_TASK INSTRUCTIONS_. A word-for-word copy of the listing is required, and it must contain no pictures.

_MATERIAL SHOWN_.
• • • •

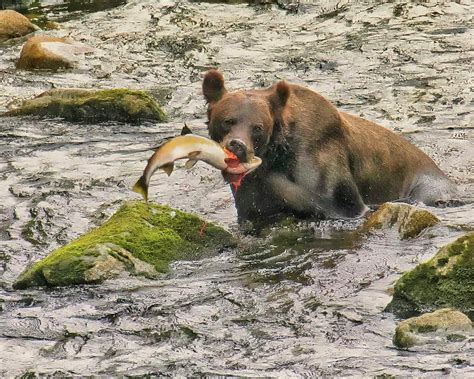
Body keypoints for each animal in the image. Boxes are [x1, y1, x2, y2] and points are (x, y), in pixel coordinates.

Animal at [202, 70, 458, 224]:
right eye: (227, 121)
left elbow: (340, 202)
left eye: (257, 127)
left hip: (425, 183)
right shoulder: (250, 197)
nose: (238, 145)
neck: (278, 155)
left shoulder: (320, 157)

• • • •

_RESULT OF THIS TASK_.
Body keypoints for each animal in the image. Boxes are [x1, y1, x2, y2] and points are (x, y), in pixel coordinates.

Animal at [202, 70, 458, 224]:
right eye: (227, 121)
left elbow: (340, 202)
left eye: (257, 127)
left hip: (425, 183)
right shoulder: (250, 197)
nose: (238, 145)
neck: (278, 155)
left shoulder: (320, 157)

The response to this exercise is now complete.